C. difficile strains used in this study.

Cell division in bacteria is mediated by the “divisome,” a multiprotein complex that synthesizes the septal peptidoglycan needed to divide one cell into two. We recently showed that the major nosocomial pathogen Clostridioides difficile assembles a divisome that is fundamentally distinct from previously studied bacteria because it lacks functional orthologs of the septal peptidoglycan-synthesizing enzymes, FtsW and FtsI. While these enzymes were previously thought to mediate cell division in all walled bacteria, C. difficile instead uses the bifunctional Class A Penicillin Binding Protein PBP1 to mediate cell division. Here, we optimized a CRISPRi-based conditional expression system to define features within PBP1 that are critical for its essential functions.

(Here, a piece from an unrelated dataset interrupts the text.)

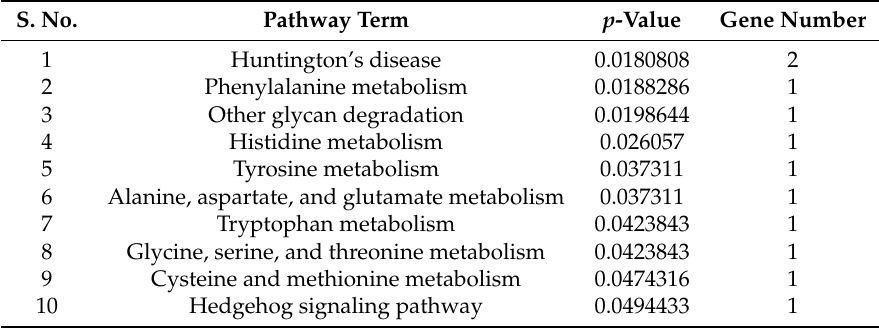
Table 4. Number of substantially enriched pathways along with number of genes of downregulated DEGs computed by Kyoto Encyclopedia of Genes and Genomes (KEGG) pathway analysis.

Our analyses identify a novel accessory domain that is required for PBP1 function and conserved across Peptostreptococcaceae family PBP1 homologs. We further show that PBP1’s glycosyltransferase and transpeptidase activities are both strictly required for bacterial growth. While PBP1 glycosyltransferase activity is required for septum synthesis during cell division, PBP1’s transpeptidase activity is surprisingly dispensable for cell division, with TPase-deficient (PBP1TPase*) cells producing multiple aberrant septa. We demonstrate that the uncontrolled septum synthesis observed in PBP1TPase* cells depends on the non-essential Class B PBP, PBP3, but the catalytic activity of PBP3 is dispensable for this function. Since we also show that PBP3 is recruited to the divisome complex and forms a complex with PBP1, our analyses reveal a cryptic but important regulatory function for PBP3 in promoting C. difficile cell division.